> _PROMPT_:
Records follow. Select each line holding "positivity".

----------

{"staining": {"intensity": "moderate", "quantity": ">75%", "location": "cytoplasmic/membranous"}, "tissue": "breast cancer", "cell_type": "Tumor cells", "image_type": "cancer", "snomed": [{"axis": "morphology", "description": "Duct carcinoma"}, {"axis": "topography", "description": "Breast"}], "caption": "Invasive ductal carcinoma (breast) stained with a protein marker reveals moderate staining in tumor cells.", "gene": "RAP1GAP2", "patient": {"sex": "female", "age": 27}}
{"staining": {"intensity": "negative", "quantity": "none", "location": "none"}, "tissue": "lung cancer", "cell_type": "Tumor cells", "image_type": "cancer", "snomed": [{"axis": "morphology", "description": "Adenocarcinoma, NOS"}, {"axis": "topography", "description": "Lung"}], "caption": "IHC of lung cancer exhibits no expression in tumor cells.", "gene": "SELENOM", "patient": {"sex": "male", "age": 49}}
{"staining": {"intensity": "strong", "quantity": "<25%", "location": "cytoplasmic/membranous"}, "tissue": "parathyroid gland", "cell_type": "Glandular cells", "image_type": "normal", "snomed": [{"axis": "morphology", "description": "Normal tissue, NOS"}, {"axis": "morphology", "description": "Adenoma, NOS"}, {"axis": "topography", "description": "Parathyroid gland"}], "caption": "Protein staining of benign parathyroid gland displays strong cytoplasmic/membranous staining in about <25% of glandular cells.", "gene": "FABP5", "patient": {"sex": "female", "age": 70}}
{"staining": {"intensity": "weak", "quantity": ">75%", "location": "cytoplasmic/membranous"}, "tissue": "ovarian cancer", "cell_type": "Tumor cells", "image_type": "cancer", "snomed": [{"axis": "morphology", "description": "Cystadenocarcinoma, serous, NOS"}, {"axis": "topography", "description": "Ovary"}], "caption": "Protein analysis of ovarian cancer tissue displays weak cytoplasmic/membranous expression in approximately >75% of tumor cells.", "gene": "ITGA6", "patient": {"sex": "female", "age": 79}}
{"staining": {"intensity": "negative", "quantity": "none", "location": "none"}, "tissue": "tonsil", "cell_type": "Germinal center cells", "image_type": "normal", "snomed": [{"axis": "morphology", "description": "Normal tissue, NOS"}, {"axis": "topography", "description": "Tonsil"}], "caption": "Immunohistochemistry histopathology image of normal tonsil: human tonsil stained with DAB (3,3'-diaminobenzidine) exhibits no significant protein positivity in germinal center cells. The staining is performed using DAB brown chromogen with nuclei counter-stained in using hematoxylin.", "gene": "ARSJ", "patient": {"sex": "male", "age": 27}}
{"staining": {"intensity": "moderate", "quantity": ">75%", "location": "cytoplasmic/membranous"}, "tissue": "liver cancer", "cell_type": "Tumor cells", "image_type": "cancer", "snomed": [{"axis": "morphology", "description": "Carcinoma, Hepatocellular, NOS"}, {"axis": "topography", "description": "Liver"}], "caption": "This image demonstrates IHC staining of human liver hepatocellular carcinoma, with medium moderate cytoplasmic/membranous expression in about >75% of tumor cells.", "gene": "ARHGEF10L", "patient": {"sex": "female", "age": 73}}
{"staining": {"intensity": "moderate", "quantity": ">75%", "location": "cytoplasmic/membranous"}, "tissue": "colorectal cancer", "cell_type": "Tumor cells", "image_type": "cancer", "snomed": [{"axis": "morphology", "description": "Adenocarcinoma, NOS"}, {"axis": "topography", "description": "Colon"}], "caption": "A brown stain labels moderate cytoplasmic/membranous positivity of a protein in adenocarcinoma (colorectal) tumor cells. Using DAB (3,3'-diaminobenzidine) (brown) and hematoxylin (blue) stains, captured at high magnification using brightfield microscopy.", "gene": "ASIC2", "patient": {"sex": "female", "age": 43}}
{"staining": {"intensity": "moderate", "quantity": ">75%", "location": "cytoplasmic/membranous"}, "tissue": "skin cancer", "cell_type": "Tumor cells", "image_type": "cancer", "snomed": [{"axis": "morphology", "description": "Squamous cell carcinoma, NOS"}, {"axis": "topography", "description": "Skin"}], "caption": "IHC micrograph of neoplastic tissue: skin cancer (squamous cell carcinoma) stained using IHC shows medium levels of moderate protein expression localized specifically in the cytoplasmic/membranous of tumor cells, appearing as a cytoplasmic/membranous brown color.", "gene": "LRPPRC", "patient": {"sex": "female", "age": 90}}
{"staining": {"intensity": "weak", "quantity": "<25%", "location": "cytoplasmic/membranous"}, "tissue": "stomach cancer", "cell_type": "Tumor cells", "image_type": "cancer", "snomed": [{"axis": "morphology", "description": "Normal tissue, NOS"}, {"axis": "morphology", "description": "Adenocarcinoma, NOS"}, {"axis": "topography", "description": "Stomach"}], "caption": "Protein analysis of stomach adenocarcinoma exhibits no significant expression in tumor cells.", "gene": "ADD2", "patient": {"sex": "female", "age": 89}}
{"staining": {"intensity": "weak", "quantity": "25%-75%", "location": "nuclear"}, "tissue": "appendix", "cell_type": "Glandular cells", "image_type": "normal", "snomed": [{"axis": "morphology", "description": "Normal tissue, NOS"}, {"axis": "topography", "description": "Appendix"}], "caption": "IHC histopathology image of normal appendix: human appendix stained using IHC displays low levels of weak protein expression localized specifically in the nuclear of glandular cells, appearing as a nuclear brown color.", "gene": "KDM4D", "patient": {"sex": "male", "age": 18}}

----------

> _RESPONSE FOR THIS EXERCISE_:
{"staining": {"intensity": "negative", "quantity": "none", "location": "none"}, "tissue": "tonsil", "cell_type": "Germinal center cells", "image_type": "normal", "snomed": [{"axis": "morphology", "description": "Normal tissue, NOS"}, {"axis": "topography", "description": "Tonsil"}], "caption": "Immunohistochemistry histopathology image of normal tonsil: human tonsil stained with DAB (3,3'-diaminobenzidine) exhibits no significant protein positivity in germinal center cells. The staining is performed using DAB brown chromogen with nuclei counter-stained in using hematoxylin.", "gene": "ARSJ", "patient": {"sex": "male", "age": 27}}
{"staining": {"intensity": "moderate", "quantity": ">75%", "location": "cytoplasmic/membranous"}, "tissue": "colorectal cancer", "cell_type": "Tumor cells", "image_type": "cancer", "snomed": [{"axis": "morphology", "description": "Adenocarcinoma, NOS"}, {"axis": "topography", "description": "Colon"}], "caption": "A brown stain labels moderate cytoplasmic/membranous positivity of a protein in adenocarcinoma (colorectal) tumor cells. Using DAB (3,3'-diaminobenzidine) (brown) and hematoxylin (blue) stains, captured at high magnification using brightfield microscopy.", "gene": "ASIC2", "patient": {"sex": "female", "age": 43}}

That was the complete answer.